Plug Power looking to build in Vista Tech Industrial Park

— From Plug Power submittal to the town of Bethlehem

Plug Power is seeking to construct a 350,000-square-foot office, manufacturing, and warehousing facility in the Vista Technology Park, which is located mostly in Bethlehem.

ALBANY COUNTY — A manufacturer of alternative-energy products is seeking to construct a production facility that will straddle the New Scotland and Bethlehem town line. 

Plug Power is looking to build a 350,000-square-foot office, manufacturing, and warehousing facility in the Vista Technology Park, which is located mostly in Bethlehem. 

The project will require subdivision, site plan, and variance approvals from both the towns.

The company “provides alternative energy technology, which focuses on the design, development, commercialization, and manufacture of hydrogen and fuel cell systems used primarily for the material handling and stationary power markets. Its fuel cell system solution is designed to replace lead-acid batteries in electric material handling vehicles and industrial trucks for some distribution and manufacturing businesses,” according to The Wall Street Journal

Plug Power was founded in 1997 and is headquartered in Latham.

Columbia Development, the owner of Vista Technology Park, is also looking to subdivide 129 acres it owns that is located entirely within the town of New Scotland and is adjacent to the Plug Power project site in Bethlehem.

The 129-acre plot of land would be subdivided into 31-acre and 74-acre parcels; the 31-acre property would then become part of the new facility. Then 26 acres would be carved out of the approximately 97 acres of 125 Vista Boulevard, and the new Plug Power facility would sit on the combined 57-acre parcel, engineer Daniel Hershberg told the New Scotland Planning Board on Thursday. 

The facility would include a 200,000-square-foot manufacturing building that would house Plug Power’s GenDrive fuel cells, the battery that goes in pallet jacks and fork trucks that are used by the company’s major clients around the country and world, the Bethlehem Planning Board was told earlier this week. 

Hershberg said the GenDrive fuel cells are currently “used in warehouses all over the country, Walmart, Home Depot,”and have replaced “gas-powered engines inside the building, for forklifts and to put things on racks and to move stuff around.”

The units are currently being manufactured at Plug Power’s headquarters in Latham. Approximately 360 current employees would move to the Bethlehem facility. About 670 employees would be working in two shifts, Hershberg told the New Scotland Planning Board.  

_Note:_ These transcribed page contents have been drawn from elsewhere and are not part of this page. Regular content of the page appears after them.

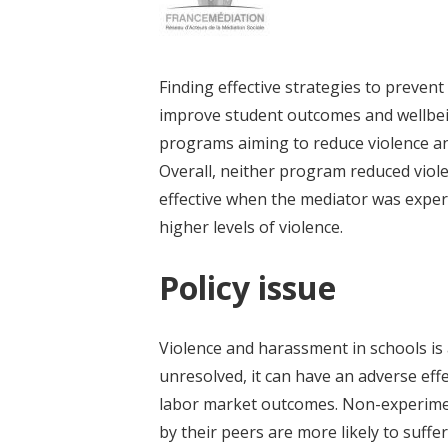
Finding effective strategies to preven
improve student outcomes and wellbein
programs aiming to reduce violence an
Overall, neither program reduced viol
effective when the mediator was experie
higher levels of violence.
Policy issue
Violence and harassment in schools is 
unresolved, it can have an adverse eff
labor market outcomes. Non-experiment
by their peers are more likely to suff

The Bethlehem Planning Board is the lead agency for the project and New Scotland’s planning board will participate as an interested agency in the coordinated review process. 

Approximately 17,000 square feet of the manufacturing facility would be located in New Scotland. The facility would be in both towns due to setbacks “off of the public road in Vista Boulevard,” Terresa Bakner, a lawyer speaking on behalf of Columbia Development, told the New Scotland Planning Board. 

A 100,000-square-foot building would be used primarily for servicing the units for Plug Power’s customers, the Bethlehem Planning Board was told on Tuesday. And there would be office space that would take up 50,000 square feet in the form of a two-story building with two 25,000-square-foot floors. 

The hope is to break ground by the middle of February 2022 and to have the 200,000-square-foot manufacturing facility up and running by July 31, 2022, the Bethlehem Planning Board was told on Tuesday, with the remaining 150,000 square feet being turned over to Plug Power by Dec. 31, 2022.